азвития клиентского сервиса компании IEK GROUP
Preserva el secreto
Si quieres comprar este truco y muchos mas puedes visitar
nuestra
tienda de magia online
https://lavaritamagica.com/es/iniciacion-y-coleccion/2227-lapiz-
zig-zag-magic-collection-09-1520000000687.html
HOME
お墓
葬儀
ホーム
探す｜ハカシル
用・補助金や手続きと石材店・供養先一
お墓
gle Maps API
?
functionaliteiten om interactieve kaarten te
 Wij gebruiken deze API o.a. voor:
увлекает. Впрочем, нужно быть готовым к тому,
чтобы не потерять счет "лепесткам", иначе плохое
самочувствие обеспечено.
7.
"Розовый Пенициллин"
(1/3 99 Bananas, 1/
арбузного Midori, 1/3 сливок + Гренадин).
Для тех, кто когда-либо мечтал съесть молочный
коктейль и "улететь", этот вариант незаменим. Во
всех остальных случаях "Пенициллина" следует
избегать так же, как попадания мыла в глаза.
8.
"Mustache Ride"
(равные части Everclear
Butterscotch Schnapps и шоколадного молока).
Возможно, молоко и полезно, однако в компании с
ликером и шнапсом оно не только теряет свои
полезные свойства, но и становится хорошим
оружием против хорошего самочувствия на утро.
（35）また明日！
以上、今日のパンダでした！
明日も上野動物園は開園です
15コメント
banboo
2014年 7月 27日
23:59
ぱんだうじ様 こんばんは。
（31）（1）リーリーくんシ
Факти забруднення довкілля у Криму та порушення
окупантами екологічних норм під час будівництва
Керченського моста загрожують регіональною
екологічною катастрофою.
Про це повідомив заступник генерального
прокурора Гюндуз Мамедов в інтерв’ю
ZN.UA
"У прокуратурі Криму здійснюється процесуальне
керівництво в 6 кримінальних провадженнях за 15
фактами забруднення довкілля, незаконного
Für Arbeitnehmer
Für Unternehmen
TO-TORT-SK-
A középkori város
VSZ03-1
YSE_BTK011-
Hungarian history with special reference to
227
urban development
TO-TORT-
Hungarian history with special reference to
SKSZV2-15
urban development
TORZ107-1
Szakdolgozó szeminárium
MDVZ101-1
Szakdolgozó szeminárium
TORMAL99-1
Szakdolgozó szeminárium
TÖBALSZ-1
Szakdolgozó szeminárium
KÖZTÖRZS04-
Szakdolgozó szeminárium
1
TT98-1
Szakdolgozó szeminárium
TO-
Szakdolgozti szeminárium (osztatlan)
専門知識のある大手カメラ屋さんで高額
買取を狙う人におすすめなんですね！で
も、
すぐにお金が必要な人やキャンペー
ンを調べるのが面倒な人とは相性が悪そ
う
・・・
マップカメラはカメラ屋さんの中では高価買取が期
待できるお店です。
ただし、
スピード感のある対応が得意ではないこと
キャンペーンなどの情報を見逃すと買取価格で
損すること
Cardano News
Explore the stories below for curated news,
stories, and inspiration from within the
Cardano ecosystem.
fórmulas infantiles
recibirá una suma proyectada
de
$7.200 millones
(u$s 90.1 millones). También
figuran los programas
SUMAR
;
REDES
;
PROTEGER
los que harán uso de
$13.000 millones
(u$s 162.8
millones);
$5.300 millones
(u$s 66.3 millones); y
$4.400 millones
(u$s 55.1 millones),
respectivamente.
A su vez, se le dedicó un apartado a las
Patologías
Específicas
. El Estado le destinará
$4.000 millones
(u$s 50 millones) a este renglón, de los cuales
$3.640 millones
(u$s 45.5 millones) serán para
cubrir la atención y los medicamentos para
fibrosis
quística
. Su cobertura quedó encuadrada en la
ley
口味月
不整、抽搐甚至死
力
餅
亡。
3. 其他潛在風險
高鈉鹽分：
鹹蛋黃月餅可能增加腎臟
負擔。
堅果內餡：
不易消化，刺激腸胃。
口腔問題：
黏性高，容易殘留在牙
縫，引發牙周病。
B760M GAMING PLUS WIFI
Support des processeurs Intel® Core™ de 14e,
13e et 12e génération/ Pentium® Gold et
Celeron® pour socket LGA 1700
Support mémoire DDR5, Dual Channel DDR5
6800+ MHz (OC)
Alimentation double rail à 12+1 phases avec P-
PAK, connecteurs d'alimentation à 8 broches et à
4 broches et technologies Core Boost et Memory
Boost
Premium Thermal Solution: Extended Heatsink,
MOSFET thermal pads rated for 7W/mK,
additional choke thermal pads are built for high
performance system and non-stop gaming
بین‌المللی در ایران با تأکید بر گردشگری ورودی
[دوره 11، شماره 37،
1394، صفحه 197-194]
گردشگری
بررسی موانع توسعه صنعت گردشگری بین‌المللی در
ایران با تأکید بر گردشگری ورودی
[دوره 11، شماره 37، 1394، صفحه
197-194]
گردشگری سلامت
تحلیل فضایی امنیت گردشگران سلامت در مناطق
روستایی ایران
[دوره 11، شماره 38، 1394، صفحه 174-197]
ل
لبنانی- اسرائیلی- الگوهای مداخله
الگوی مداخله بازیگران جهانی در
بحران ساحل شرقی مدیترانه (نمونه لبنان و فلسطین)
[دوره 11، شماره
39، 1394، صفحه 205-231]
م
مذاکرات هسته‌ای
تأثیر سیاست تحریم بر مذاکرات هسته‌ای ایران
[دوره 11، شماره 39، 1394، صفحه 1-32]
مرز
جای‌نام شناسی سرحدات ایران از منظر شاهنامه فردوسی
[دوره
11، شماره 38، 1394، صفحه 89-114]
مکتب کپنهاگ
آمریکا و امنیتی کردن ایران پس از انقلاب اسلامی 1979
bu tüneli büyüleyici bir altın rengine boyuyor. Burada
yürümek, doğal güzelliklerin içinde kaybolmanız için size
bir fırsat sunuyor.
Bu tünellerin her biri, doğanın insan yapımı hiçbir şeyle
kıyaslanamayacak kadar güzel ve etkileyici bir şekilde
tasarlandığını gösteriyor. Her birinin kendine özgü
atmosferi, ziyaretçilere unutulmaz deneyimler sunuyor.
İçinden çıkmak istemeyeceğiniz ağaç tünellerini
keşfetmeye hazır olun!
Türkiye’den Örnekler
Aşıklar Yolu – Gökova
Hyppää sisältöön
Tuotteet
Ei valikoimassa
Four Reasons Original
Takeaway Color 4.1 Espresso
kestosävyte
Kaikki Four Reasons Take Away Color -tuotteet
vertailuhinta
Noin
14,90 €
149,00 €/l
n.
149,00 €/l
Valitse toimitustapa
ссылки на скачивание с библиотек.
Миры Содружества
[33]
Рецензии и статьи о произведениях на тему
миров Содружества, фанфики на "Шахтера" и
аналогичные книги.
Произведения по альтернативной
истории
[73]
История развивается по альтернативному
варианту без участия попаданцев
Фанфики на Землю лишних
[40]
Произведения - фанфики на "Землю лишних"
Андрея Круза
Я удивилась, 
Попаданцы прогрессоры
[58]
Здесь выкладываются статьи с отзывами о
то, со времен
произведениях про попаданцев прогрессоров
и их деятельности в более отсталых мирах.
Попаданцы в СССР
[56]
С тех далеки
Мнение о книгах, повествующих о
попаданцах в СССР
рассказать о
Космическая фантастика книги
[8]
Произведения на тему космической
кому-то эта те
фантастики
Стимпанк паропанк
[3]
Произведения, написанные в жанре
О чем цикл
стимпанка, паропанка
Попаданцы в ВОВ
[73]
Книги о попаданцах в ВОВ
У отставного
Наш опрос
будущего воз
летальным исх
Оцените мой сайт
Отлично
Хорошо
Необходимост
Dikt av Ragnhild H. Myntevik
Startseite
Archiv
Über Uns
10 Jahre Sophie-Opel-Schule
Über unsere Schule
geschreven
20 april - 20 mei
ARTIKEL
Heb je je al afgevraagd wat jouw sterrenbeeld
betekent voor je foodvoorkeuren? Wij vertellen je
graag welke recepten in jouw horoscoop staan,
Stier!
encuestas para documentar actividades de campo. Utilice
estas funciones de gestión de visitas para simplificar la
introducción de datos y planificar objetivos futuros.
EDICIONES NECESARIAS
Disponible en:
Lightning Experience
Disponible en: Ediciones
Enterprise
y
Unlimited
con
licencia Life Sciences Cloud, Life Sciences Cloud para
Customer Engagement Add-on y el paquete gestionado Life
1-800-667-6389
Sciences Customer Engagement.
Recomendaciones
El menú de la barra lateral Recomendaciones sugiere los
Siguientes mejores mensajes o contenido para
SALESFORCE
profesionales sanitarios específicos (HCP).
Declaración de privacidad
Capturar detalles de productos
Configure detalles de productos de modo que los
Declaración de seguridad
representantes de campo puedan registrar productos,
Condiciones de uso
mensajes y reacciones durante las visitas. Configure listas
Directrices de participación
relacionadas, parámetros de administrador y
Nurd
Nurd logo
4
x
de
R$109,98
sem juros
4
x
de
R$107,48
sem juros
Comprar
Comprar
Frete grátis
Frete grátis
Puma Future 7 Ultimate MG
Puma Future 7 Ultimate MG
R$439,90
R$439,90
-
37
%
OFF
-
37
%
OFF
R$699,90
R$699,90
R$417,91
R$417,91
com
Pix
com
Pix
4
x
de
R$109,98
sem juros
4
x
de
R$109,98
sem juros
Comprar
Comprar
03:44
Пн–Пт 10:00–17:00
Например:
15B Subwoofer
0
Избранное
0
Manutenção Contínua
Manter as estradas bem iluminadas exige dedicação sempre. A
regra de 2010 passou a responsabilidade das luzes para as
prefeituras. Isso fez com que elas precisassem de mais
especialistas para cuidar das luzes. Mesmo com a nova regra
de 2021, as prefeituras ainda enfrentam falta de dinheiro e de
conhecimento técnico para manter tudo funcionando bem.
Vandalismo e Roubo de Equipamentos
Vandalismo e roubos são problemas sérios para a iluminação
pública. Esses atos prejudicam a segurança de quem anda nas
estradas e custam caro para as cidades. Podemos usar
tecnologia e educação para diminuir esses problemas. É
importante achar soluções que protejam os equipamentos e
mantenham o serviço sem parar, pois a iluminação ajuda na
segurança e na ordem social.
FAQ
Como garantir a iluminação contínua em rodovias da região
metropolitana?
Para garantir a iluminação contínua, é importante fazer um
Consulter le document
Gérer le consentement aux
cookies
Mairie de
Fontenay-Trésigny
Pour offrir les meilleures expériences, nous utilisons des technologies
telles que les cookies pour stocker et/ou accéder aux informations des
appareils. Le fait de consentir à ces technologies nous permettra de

-*-*-

> _WHAT THE EXERCISE ASKS_: Please copy out every line in the listing that has the string "شماره".

> _SOLUTION BELOW_:
[دوره 11، شماره 37،
[دوره 11، شماره 37، 1394، صفحه
[دوره 11، شماره 38، 1394، صفحه 174-197]
[دوره 11، شماره
[دوره 11، شماره 39، 1394، صفحه 1-32]
11، شماره 38، 1394، صفحه 89-114]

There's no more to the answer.